• [Exercise instructions]
Copy out the full passage about Cdx2 and the trophectoderm in mouse embryos below, word for word.

• [Text provided]
▬▬▬▬▬▬▬▬▬▬
In this study we have performed a proof-of-principle experiment in mice to test the validity of the ANT approach and chose Cdx2 as a candidate gene, as this gene encodes the earliest-known trophectoderm-specific transcription factor that is activated in the 8-cell embryo and is essential for establishment and function of the trophectoderm lineage4,5. Cdx2-deficient blastocysts fail to maintain a blastocoel, lack epithelial integrity, dysregulate the ICM-specific transcription factors Oct-4 and Nanog, and show increased cell death5. Importantly, Cdx2-deficient blastocysts are able to form an ICM and generate ES cells when explanted in tissue culture4,5.
▬▬▬▬▬▬▬▬▬▬
• [Recorded information]

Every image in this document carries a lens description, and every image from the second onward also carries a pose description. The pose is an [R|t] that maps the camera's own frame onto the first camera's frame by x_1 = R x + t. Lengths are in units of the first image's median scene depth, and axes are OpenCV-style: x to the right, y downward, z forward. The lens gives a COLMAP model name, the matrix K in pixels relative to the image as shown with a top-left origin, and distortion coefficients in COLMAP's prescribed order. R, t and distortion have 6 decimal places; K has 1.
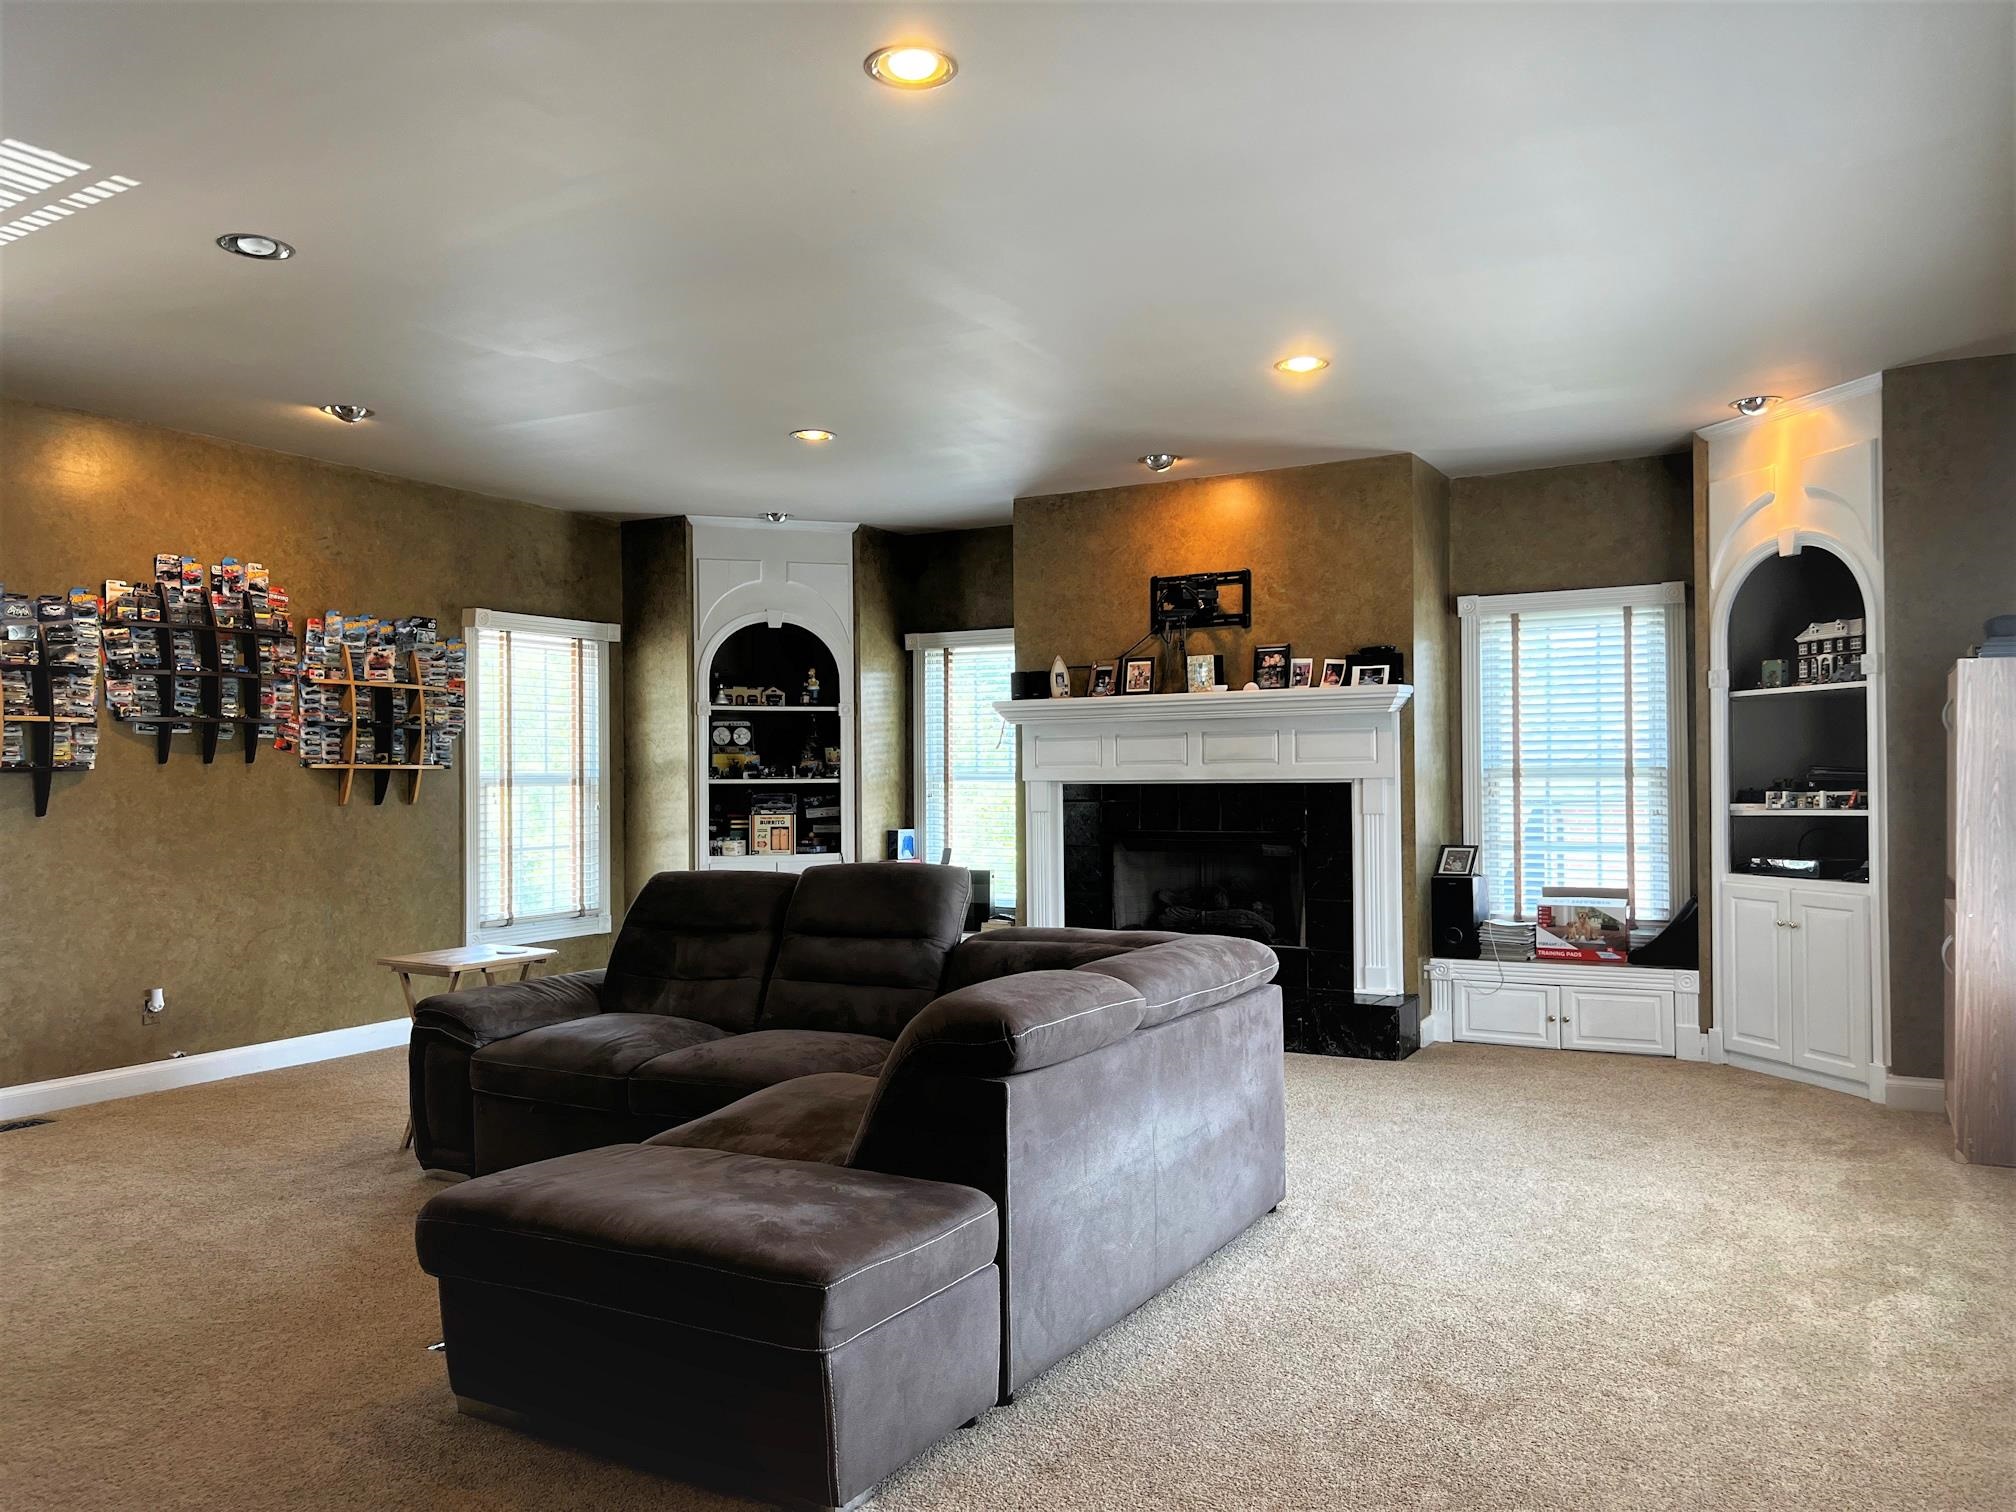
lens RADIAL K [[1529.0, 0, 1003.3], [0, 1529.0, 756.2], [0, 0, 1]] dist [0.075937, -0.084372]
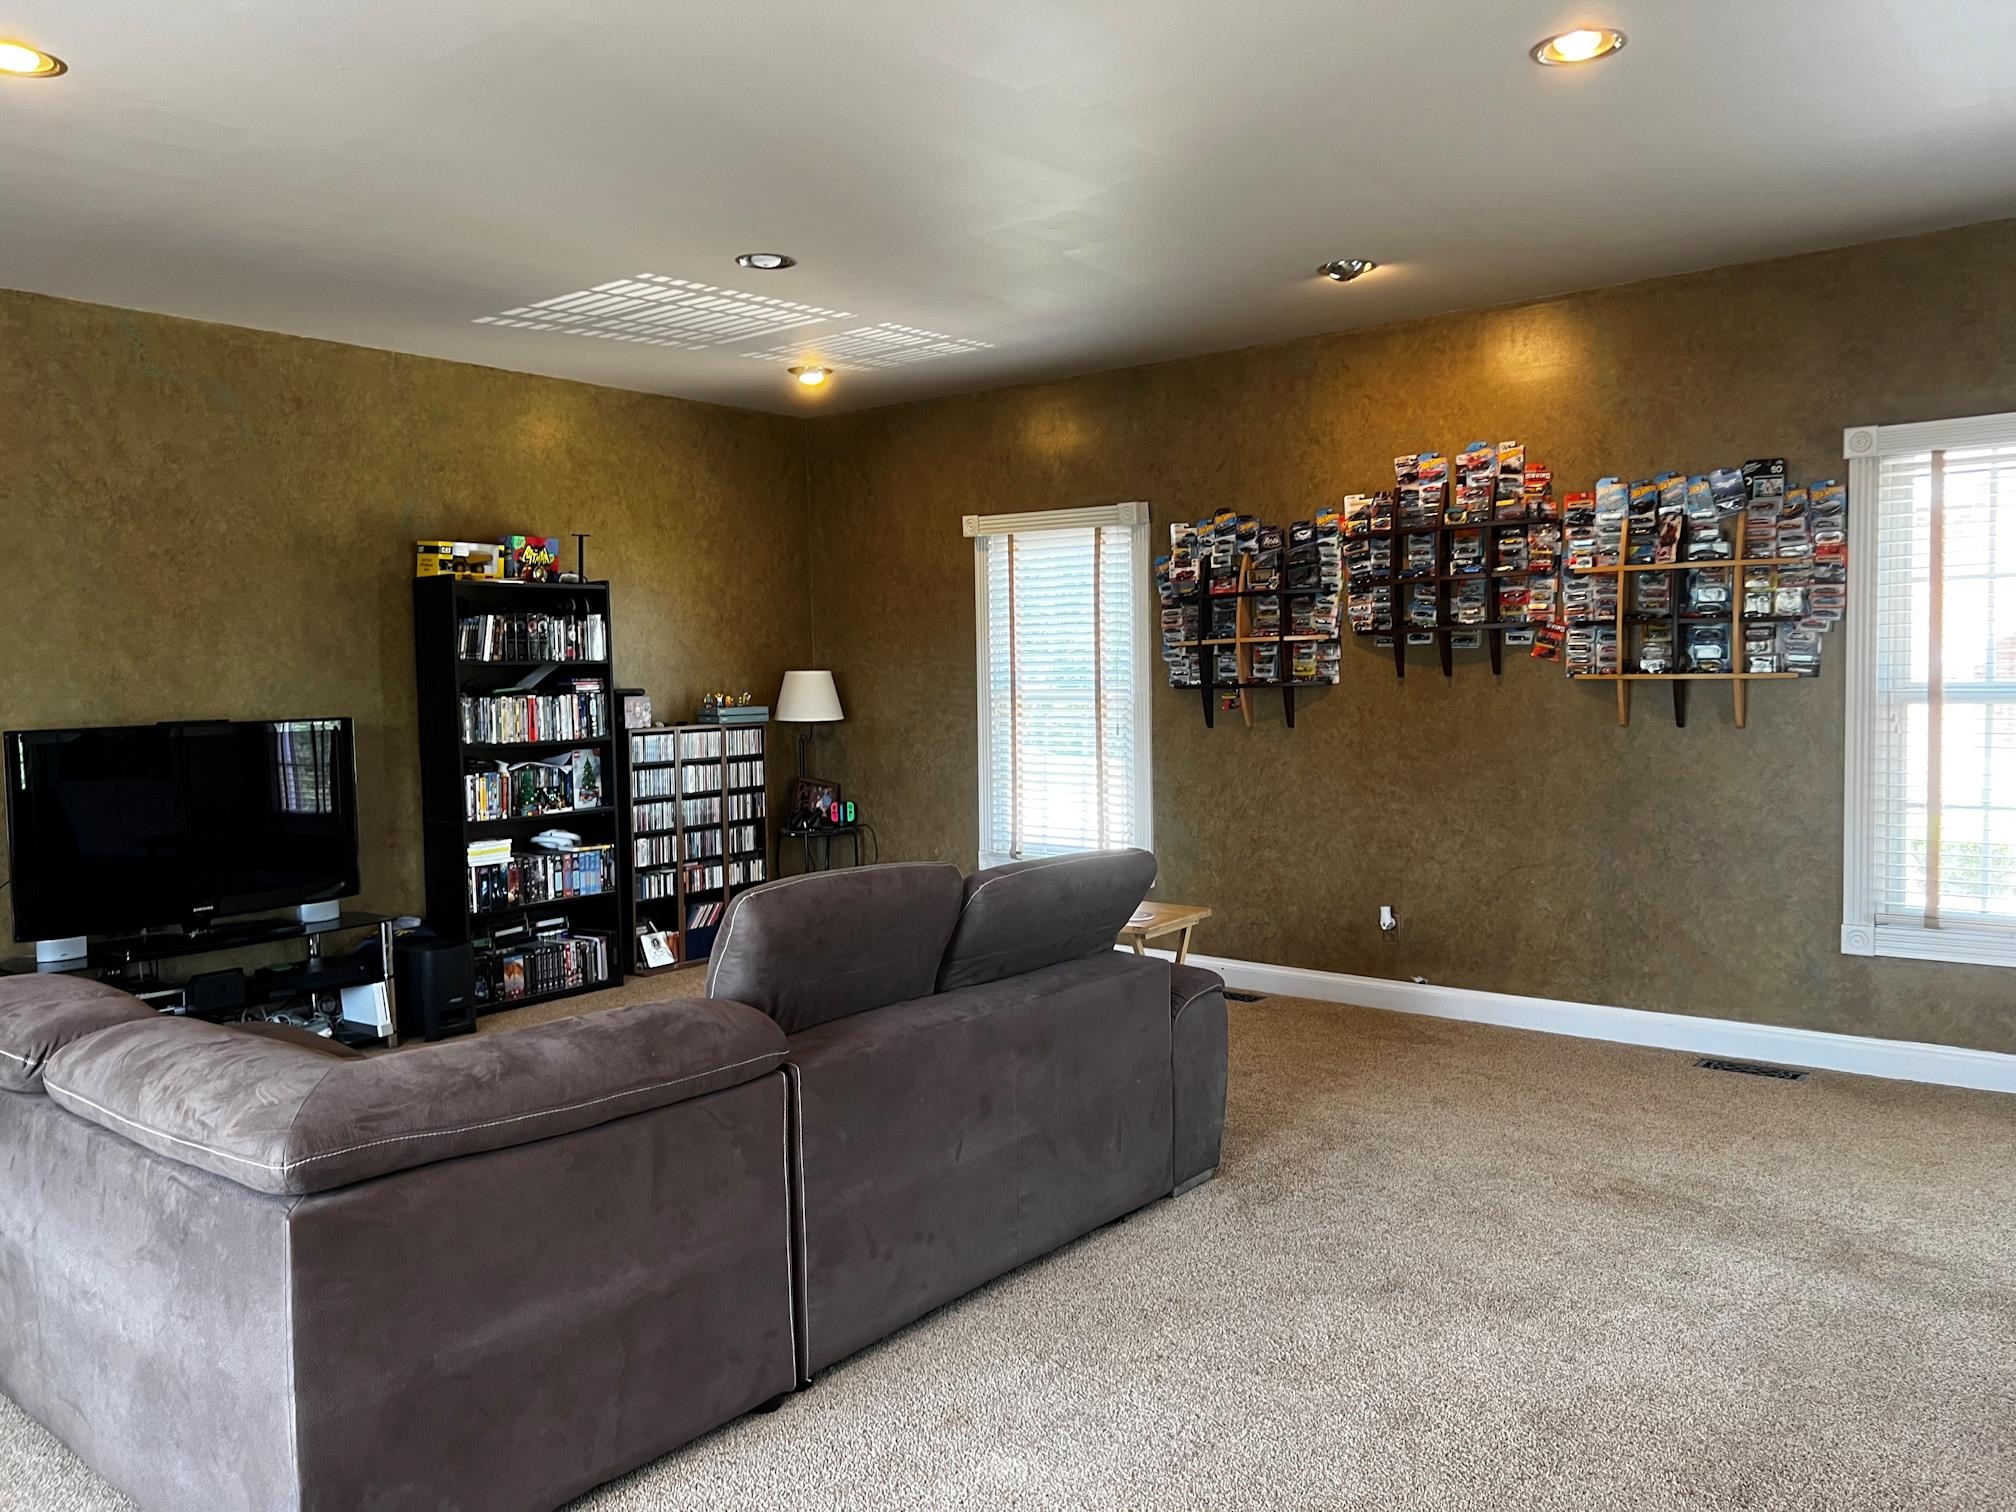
▬▬▬▬▬▬▬▬▬▬
• [Answer to this task]
In this study we have performed a proof-of-principle experiment in mice to test the validity of the ANT approach and chose Cdx2 as a candidate gene, as this gene encodes the earliest-known trophectoderm-specific transcription factor that is activated in the 8-cell embryo and is essential for establishment and function of the trophectoderm lineage4,5. Cdx2-deficient blastocysts fail to maintain a blastocoel, lack epithelial integrity, dysregulate the ICM-specific transcription factors Oct-4 and Nanog, and show increased cell death5. Importantly, Cdx2-deficient blastocysts are able to form an ICM and generate ES cells when explanted in tissue culture4,5.